- _Exercise_
Look through the lines below and extract any with the word "service".

- _Task input_
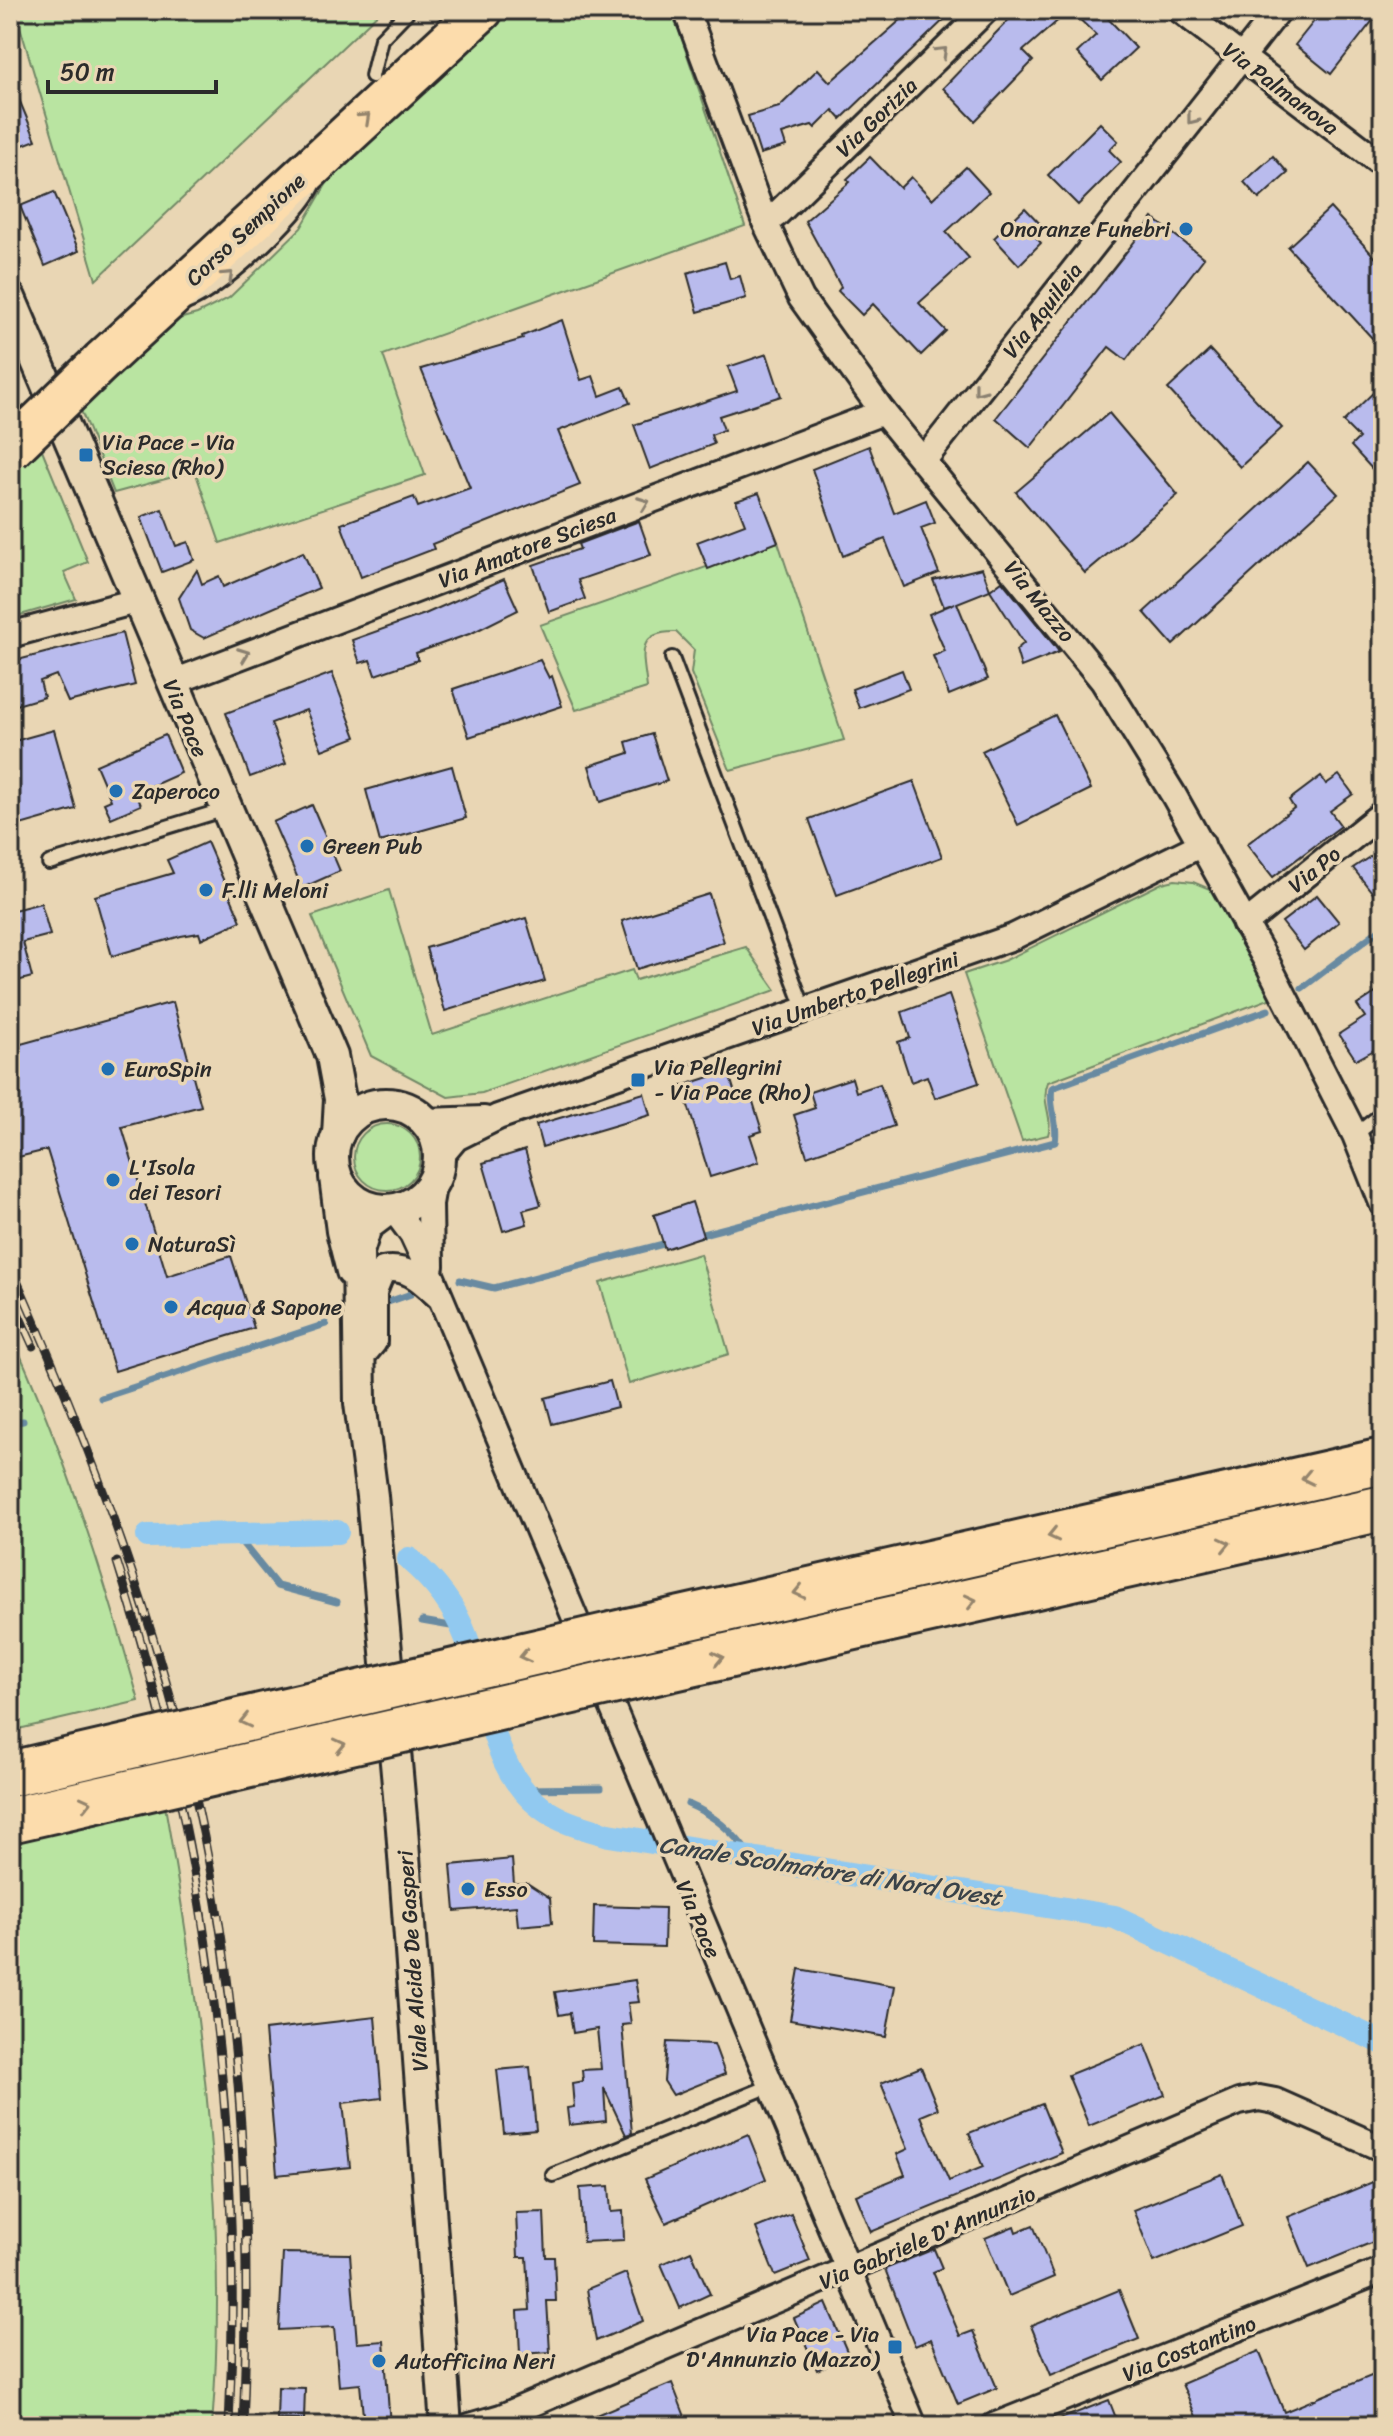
<svg xmlns="http://www.w3.org/2000/svg" width="1393" height="2436" viewBox="0 0 1393 2436" font-family="Sriracha,sans-serif">
	<rect width="100%" height="100%" fill="#e9d6b4"/>
	<filter id="ink" filterUnits="userSpaceOnUse"><feTurbulence type="fractalNoise" baseFrequency=".0125" numOctaves="2"/><feDisplacementMap in="SourceGraphic" scale="16" xChannelSelector="R" yChannelSelector="G"/><feConvolveMatrix kernelMatrix="1 2 1 2 8 2 1 2 1" color-interpolation-filters="sRGB"/></filter>
	<g filter="url(#ink)">
		<g fill="#b9e4a1" stroke="#728866" stroke-width="2">
			<path d="M15,10H382L96,280Z"/>
			<path d="M498,10H672L745,226L383,355L425,475L220,543L195,471L114,493L78,403L164,323L197,314L229,298L301,228L341,159Z"/>
			<path d="M38,440L88,562L64,572L76,599L10,618V467Z"/>
			<path d="M778,542L844,740L730,770L691,673L694,650L676,632C633,631 644,658 647,688L576,710L540,625Z"/>
			<path d="M1175,880L1193,882L1217,892L1277,996L1048,1082C1040,1102 1054,1117 1048,1135L1022,1141L964,974L1006,960L1162,883Z"/>
			<path d="M389,890L432,1035L632,970L636,980L746,947L776,990L482,1093L448,1097L371,1056L312,916Z"/>
			<circle cx="387" cy="1157" r="33"/>
			<path d="M700,1254L729,1354L629,1384L600,1283Z"/>
			<path d="M10,1332C64,1450 104,1577 139,1701L10,1731Z"/>
			<path d="M165,1806C201,2010 229,2219 212,2426H18L10,2332V1841Z"/>
		</g>
		<g fill="none" stroke-linecap="round" stroke-linejoin="round">
			<g stroke="#688aa1" stroke-width="7">
				<path d="M1302,988L1383,927"/>
				<path d="M695,1236L1055,1142C1059,1123 1048,1106 1052,1088L1268,1010"/>
				<path d="M460,1280L494,1288L671,1242"/>
				<path d="M388,1302L411,1294"/>
				<path d="M101,1398L326,1324"/>
				<path d="M10,1423L23,1421"/>
				<path d="M235,1534L277,1586L337,1602"/>
				<path d="M422,1621L462,1628"/>
				<path d="M524,1789L601,1788"/>
				<path d="M688,1804C714,1815 734,1832 750,1856"/>
			</g>
			<g stroke="#91c9f0" stroke-width="24">
				<path d="M148,1536L337,1532"/>
				<path d="M409,1559C435,1581 454,1605 466,1637C487,1692 490,1770 542,1808C562,1823 585,1828 609,1835L1115,1917L1383,2043"/>
			</g>
		</g>
		<g fill="#b9bbed" stroke="#2b2b2b" stroke-width="2">
			<path d="M912,10H954L841,119L833,110L815,128L812,125L782,134L786,146L760,154L748,116L779,107L818,69L830,82Z"/>
			<path d="M1018,10H1070L1023,51L1033,61L975,121L943,88Z"/>
			<path d="M1070,10H1100L1136,48L1102,80L1077,53L1096,35Z"/>
			<path d="M1323,10H1381L1331,74L1295,45Z"/>
			<path d="M10,78L36,140L10,150Z"/>
			<path d="M1100,123L1118,141L1109,150L1121,162L1078,205L1048,175Z"/>
			<path d="M1273,156L1288,173L1259,199L1244,182Z"/>
			<path d="M870,157L900,188L911,177L932,199L966,167L989,192L946,232L969,258L919,303L946,331L921,355L873,304L862,315L838,291L841,287L805,221L850,182L847,179Z"/>
			<path d="M54,192L79,251L45,266L20,206Z"/>
			<path d="M1025,208L1045,229L1036,237L1041,243L1019,265L994,238Z"/>
			<path d="M1330,208L1383,266V330L1373,339L1288,247Z"/>
			<path d="M1153,218L1204,258L1126,360L1109,347L1030,448L996,418Z"/>
			<path d="M725,262L730,279L740,276L746,298L698,312L687,273Z"/>
			<path d="M562,320L581,380L593,376L600,396L623,387L630,403L558,431L580,485L432,544L434,549L361,577L341,524L414,497L418,507L470,488L421,369L523,339L522,336Z"/>
			<path d="M1210,350L1282,428L1240,467L1168,389Z"/>
			<path d="M767,354L781,396L719,416L724,430L711,435L714,444L650,469L634,425L737,391L728,367Z"/>
			<path d="M1383,383V462L1374,471L1351,446L1359,438L1343,422Z"/>
			<path d="M1109,413L1178,495L1085,573L1016,492Z"/>
			<path d="M869,446L894,513L926,500L935,523L921,528L939,573L904,587L885,539L843,556L812,469Z"/>
			<path d="M1308,462L1338,494L1173,645L1144,612Z"/>
			<path d="M759,493L778,542L708,569L697,542L745,524L736,501Z"/>
			<path d="M162,509L176,546L188,542L194,560L162,572L141,517Z"/>
			<path d="M639,521L651,555L578,580L585,599L549,612L533,565L580,549L578,544Z"/>
			<path d="M303,552L319,588L204,638L190,630L179,598L197,570L202,584L219,576L223,587Z"/>
			<path d="M982,568L990,590L957,603L988,679L949,695L933,656L945,651L929,614L955,603L944,607L933,580Z"/>
			<path d="M504,579L518,610L472,633L416,653L418,660L375,675L370,660L360,663L352,640L425,614Z"/>
			<path d="M1002,581L1054,645L1059,652L1021,667L1016,650L1024,643L990,590Z"/>
			<path d="M122,633L135,685L68,702L56,675L40,681L44,697L10,707V662Z"/>
			<path d="M540,660L549,678L552,676L562,706L469,737L453,689Z"/>
			<path d="M902,670L909,689L859,708L852,689Z"/>
			<path d="M332,673L356,737L322,750L306,710L271,723L286,764L250,777L226,713Z"/>
			<path d="M1055,715L1091,789L1018,825L982,751Z"/>
			<path d="M54,730L76,809L10,828V758L15,756L11,742Z"/>
			<path d="M652,734L667,781L600,802L589,766L629,753L626,742Z"/>
			<path d="M165,735L181,773L136,793L141,805L111,818L104,803L111,800L96,765Z"/>
			<path d="M452,766L466,818L380,842L366,790Z"/>
			<path d="M1339,775L1353,794L1330,811L1341,826L1273,877L1247,844L1294,808L1289,800L1321,776L1326,784Z"/>
			<path d="M914,781L942,857L837,895L809,819Z"/>
			<path d="M312,805L340,871L302,888L273,822Z"/>
			<path d="M207,842L241,921L201,939L199,933L181,936L112,956L95,896L173,873L167,860Z"/>
			<path d="M1383,848V906L1353,868Z"/>
			<path d="M709,894L724,942L637,969L622,921Z"/>
			<path d="M1317,895L1339,922L1304,950L1282,922Z"/>
			<path d="M41,903L50,935L23,942L32,977L10,983V911Z"/>
			<path d="M526,918L545,981L445,1011L426,948Z"/>
			<path d="M1383,988V1045L1356,1060L1339,1034L1365,1017L1357,1005Z"/>
			<path d="M949,995L979,1083L935,1098L927,1076L911,1082L898,1042L910,1038L902,1012Z"/>
			<path d="M173,1002L201,1106L122,1127L167,1276L231,1256L254,1328L115,1371L47,1150L10,1159V1047Z"/>
			<path d="M728,1071L736,1096L750,1092L762,1131L750,1135L759,1162L710,1177L682,1086Z"/>
			<path d="M852,1078L856,1092L880,1084L894,1126L807,1156L794,1115L815,1108L810,1092Z"/>
			<path d="M644,1093L650,1115L542,1147L536,1125Z"/>
			<path d="M525,1150L541,1205L523,1210L527,1224L503,1231L483,1163Z"/>
			<path d="M692,1202L703,1236L665,1249L654,1215Z"/>
			<path d="M610,1381L617,1407L552,1424L545,1398Z"/>
			<path d="M512,1859L514,1884L527,1883L550,1898L552,1923L518,1926L516,1906L455,1911L451,1865Z"/>
			<path d="M594,1906L665,1908L664,1947L593,1945Z"/>
			<path d="M799,1969L895,1986L886,2037L790,2020Z"/>
			<path d="M635,1980L639,2002L628,2003L631,2024L622,2025L632,2133L626,2135L604,2088L606,2121L569,2125L567,2108L574,2107L572,2083L583,2081L582,2070L601,2069L597,2029L573,2033L570,2013L559,2015L555,1992Z"/>
			<path d="M375,2017L382,2098L343,2103L350,2167L277,2175L265,2030Z"/>
			<path d="M667,2042L714,2044L725,2074L673,2095L664,2081Z"/>
			<path d="M1145,2044L1165,2095L1089,2126L1068,2075Z"/>
			<path d="M530,2067L536,2130L504,2133L497,2070Z"/>
			<path d="M921,2067L938,2109L921,2116L949,2181L983,2167L969,2133L1042,2104L1062,2153L871,2232L856,2195L905,2175L897,2154L908,2149L881,2083Z"/>
			<path d="M748,2134L766,2179L666,2223L645,2179Z"/>
			<path d="M1222,2174L1242,2226L1154,2262L1133,2210Z"/>
			<path d="M1375,2181L1383,2201V2238L1309,2268L1288,2217Z"/>
			<path d="M609,2186L611,2212L623,2211L624,2240L583,2242L580,2188Z"/>
			<path d="M544,2212L546,2257H554L556,2301H547L550,2352L520,2354L518,2311L530,2310L527,2257H518L516,2213Z"/>
			<path d="M791,2214L810,2261L775,2275L756,2228Z"/>
			<path d="M1033,2225L1054,2277L1009,2296L985,2238L1014,2226L1016,2232Z"/>
			<path d="M934,2249L942,2268L933,2272L960,2336L973,2331L997,2388L958,2404L931,2339L915,2346L885,2269Z"/>
			<path d="M691,2251L710,2294L680,2308L661,2264Z"/>
			<path d="M283,2253L350,2254L357,2343L384,2341L390,2426H364L360,2384L339,2386L334,2327L279,2330Z"/>
			<path d="M626,2273L643,2321L596,2341L587,2289Z"/>
			<path d="M1119,2290L1139,2339L1051,2375L1031,2326Z"/>
			<path d="M826,2303L849,2356L817,2370L794,2318Z"/>
			<path d="M1259,2351L1284,2412L1376,2374L1383,2390V2426H1200L1182,2384Z"/>
			<path d="M672,2383L687,2422L678,2426H570Z"/>
			<path d="M278,2387L305,2388L304,2420L277,2419Z"/>
			<path d="M1109,2400L1119,2426H1045V2425Z"/>
		</g>
		<g fill="none" stroke-linecap="round" stroke-linejoin="round">
			<g stroke="#2b2b2b" stroke-width="18">
				<g id="service">
					<path d="M372,76L381,39L409,10"/>
					<path d="M182,304C213,298 302,214 314,185"/>
					<path d="M672,658L805,1011"/>
					<path d="M49,863L226,809"/>
					<path d="M1355,1135L1383,1113"/>
					<path d="M553,2175L770,2086"/>
				</g>
			</g>
			<g stroke="#2b2b2b" stroke-width="30">
				<g id="minor">
					<path d="M686,10L765,222L801,298L883,412L1103,681L1173,794L1268,964L1355,1135L1383,1205"/>
					<path d="M1180,10L1383,165"/>
					<path d="M765,222L776,215L986,10"/>
					<path d="M924,460L1279,10"/>
					<path d="M10,635L136,601"/>
					<path d="M171,683L883,412"/>
					<path d="M1245,924L1383,813"/>
					<path d="M426,1121L484,1119"/>
					<path d="M440,1157L456,1138L498,1117L1013,937L1202,844"/>
					<path d="M394,1210L412,1234L432,1277L914,2426"/>
					<path d="M431,1266L430,1204L434,1181"/>
					<path d="M363,1355L374,1342V1292L383,1270C406,1265 421,1280 437,1295"/>
					<path d="M470,2426L501,2417L1239,2102L1259,2098L1275,2101L1383,2149"/>
					<path d="M994,2426L1383,2270"/>
				</g>
			</g>
			<g stroke="#2b2b2b" stroke-width="36">
				<g id="tertiary">
					<path d="M10,298L332,1056L340,1099L338,1135"/>
					<circle cx="386" cy="1157" r="53"/>
					<path d="M335,1177L342,1231L352,1271"/>
					<path d="M386,1211L366,1226L358,1252L360,1403L372,1496L402,1829L446,2426"/>
				</g>
			</g>
			<g stroke="#2b2b2b" stroke-width="46">
				<path id="trunk" d="M102,361L482,10"/>
			</g>
			<g stroke="#2b2b2b" stroke-width="50">
				<g id="motorway">
					<path d="M628,1631L1383,1461"/>
					<path d="M642,1675L1383,1508"/>
				</g>
			</g>
			<use href="#service" stroke="#e9d6b4" stroke-width="12"/>
			<use href="#minor" stroke="#e9d6b4" stroke-width="24"/>
			<use href="#tertiary" stroke="#e9d6b4" stroke-width="30"/>
			<use href="#trunk" stroke="#fcdcac" stroke-width="40"/>
			<use href="#motorway" stroke="#fcdcac" stroke-width="44"/>
			<g stroke="#2b2b2b" stroke-width="9">
				<g id="rail">
					<path d="M10,1265C81,1424 143,1584 185,1753C240,1972 253,2202 243,2426"/>
					<path d="M10,1295L33,1346"/>
					<path d="M117,1562C206,1842 244,2133 229,2426"/>
				</g>
			</g>
			<use href="#rail" stroke="#e9d6b4" stroke-width="6" stroke-dasharray="18" stroke-linecap="butt"/>
			<g stroke="#2b2b2b" stroke-width="46" stroke-linecap="butt">
				<path id="trunk-bridge" d="M10,450L102,361"/>
			</g>
			<g stroke="#2b2b2b" stroke-width="50" stroke-linecap="butt">
				<g id="motorway-bridge">
					<path d="M10,1774L628,1631"/>
					<path d="M10,1820L642,1675"/>
				</g>
			</g>
			<use href="#trunk-bridge" stroke="#fcdcac" stroke-width="40"/>
			<use href="#motorway-bridge" stroke="#fcdcac" stroke-width="44"/>
		</g>
		<defs><path id="oneway-chevron" d="M-2-3.5L2.5 0L-2 3.5" fill="none" stroke-width="1.6" stroke-linecap="round" stroke-linejoin="round" transform="scale(2)"/></defs>
		<g stroke="#8a8070">
			<use href="#oneway-chevron" transform="translate(942 52) rotate(-44)"/>
			<use href="#oneway-chevron" transform="translate(1192 119) rotate(128)"/>
			<use href="#oneway-chevron" transform="translate(228 276) rotate(-43)"/>
			<use href="#oneway-chevron" transform="translate(979 390) rotate(128)"/>
			<use href="#oneway-chevron" transform="translate(644 503) rotate(-21)"/>
			<use href="#oneway-chevron" transform="translate(244 654) rotate(-21)"/>
		</g>
		<g stroke="#94846c">
			<use href="#oneway-chevron" transform="translate(365 118) rotate(-43)"/>
			<use href="#oneway-chevron" transform="translate(1307 1478) rotate(168)"/>
			<use href="#oneway-chevron" transform="translate(1053 1535) rotate(167)"/>
			<use href="#oneway-chevron" transform="translate(1225 1544) rotate(-13)"/>
			<use href="#oneway-chevron" transform="translate(799 1592) rotate(167)"/>
			<use href="#oneway-chevron" transform="translate(971 1601) rotate(-13)"/>
			<use href="#oneway-chevron" transform="translate(525 1656) rotate(167)"/>
			<use href="#oneway-chevron" transform="translate(718 1658) rotate(-13)"/>
			<use href="#oneway-chevron" transform="translate(245 1721) rotate(167)"/>
			<use href="#oneway-chevron" transform="translate(340 1745) rotate(-13)"/>
			<use href="#oneway-chevron" transform="translate(86 1803) rotate(-13)"/>
		</g>
	</g>
	<g fill="#1f6fb2" stroke="#e9d6b4" stroke-width="3">
		<circle cx="1186" cy="229" r="8"/>
		<rect x="78" y="447" width="16" height="16" rx="4"/>
		<circle cx="116" cy="791" r="8"/>
		<circle cx="307" cy="846" r="8"/>
		<circle cx="206" cy="890" r="8"/>
		<circle cx="108" cy="1069" r="8"/>
		<rect x="630" y="1072" width="16" height="16" rx="4"/>
		<circle cx="113" cy="1180" r="8"/>
		<circle cx="132" cy="1244" r="8"/>
		<circle cx="171" cy="1307" r="8"/>
		<circle cx="468" cy="1889" r="8"/>
		<rect x="887" y="2339" width="16" height="16" rx="4"/>
		<circle cx="379" cy="2361" r="8"/>
	</g>
	<g text-anchor="middle" stroke-width="7" stroke-linejoin="round" paint-order="stroke">
		<g font-size="22" fill="#2b2b2b" stroke="#e9d6b4">
			<text transform="translate(1281 88) rotate(37)" y="8">Via Palmanova</text>
			<text transform="translate(876 117) rotate(-44)" y="8">Via Gorizia</text>
			<text transform="translate(245 229) rotate(-43)" y="8">Corso Sempione</text>
			<text transform="translate(1042 310) rotate(-52)" y="8">Via Aquileia</text>
			<text transform="translate(527 547) rotate(-21)" y="8">Via Amatore Sciesa</text>
			<text transform="translate(1040 601) rotate(51)" y="8">Via Mazzo</text>
			<text transform="translate(186 718) rotate(67)" y="8">Via Pace</text>
			<text transform="translate(1314 869) rotate(-39)" y="8">Via Po</text>
			<text transform="translate(855 993) rotate(-19)" y="8">Via Umberto Pellegrini</text>
			<text transform="translate(699 1919) rotate(67)" y="8">Via Pace</text>
			<text transform="translate(412 1961) rotate(-94)" y="8">Viale Alcide De Gasperi</text>
			<text transform="translate(927 2237) rotate(-23)" y="8">Via Gabriele D'Annunzio</text>
			<text transform="translate(1189 2348) rotate(-22)" y="8">Via Costantino</text>
		</g>
		<g font-size="22" fill="#2b2b2b" stroke="#e9d6b4" text-anchor="start">
			<text x="1170" y="237" text-anchor="end">Onoranze Funebri</text>
			<text x="102" y="450">Via Pace - Via<tspan x="102" dy="25">Sciesa (Rho)</tspan></text>
			<text x="132" y="799">Zaperoco</text>
			<text x="323" y="854">Green Pub</text>
			<text x="222" y="898">F.lli Meloni</text>
			<text x="654" y="1075">Via Pellegrini<tspan x="654" dy="25">- Via Pace (Rho)</tspan></text>
			<text x="124" y="1077">EuroSpin</text>
			<text x="129" y="1175">L'Isola<tspan x="129" dy="25">dei Tesori</tspan></text>
			<text x="148" y="1252">NaturaSì</text>
			<text x="187" y="1315">Acqua &amp; Sapone</text>
			<text x="484" y="1897">Esso</text>
			<text x="879" y="2342" text-anchor="end">Via Pace - Via<tspan x="879" dy="25">D'Annunzio (Mazzo)</tspan></text>
			<text x="395" y="2369">Autofficina Neri</text>
		</g>
		<g font-size="24" font-style="italic" fill="#3a4349" stroke="#e9d6b4">
			<text transform="translate(830 1871) rotate(9)" y="8">Canale Scolmatore di Nord Ovest</text>
		</g>
	</g>
	<rect width="1393" height="2436" fill="none" stroke="#e9d6b4" stroke-width="40"/>
	<rect x="20" y="20" width="1353" height="2396" fill="none" stroke="#2b2b2b" stroke-width="3" filter="url(#ink)"/>
	<path d="M48 80v12h168v-12" fill="none" stroke="#2b2b2b" stroke-width="4"/>
	<text x="60" y="80" font-size="24" fill="#2b2b2b" stroke="#e9d6b4" stroke-width="6" paint-order="stroke">50 m</text>
</svg>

- _Response below_
				<g id="service">
			<use href="#service" stroke="#e9d6b4" stroke-width="12"/>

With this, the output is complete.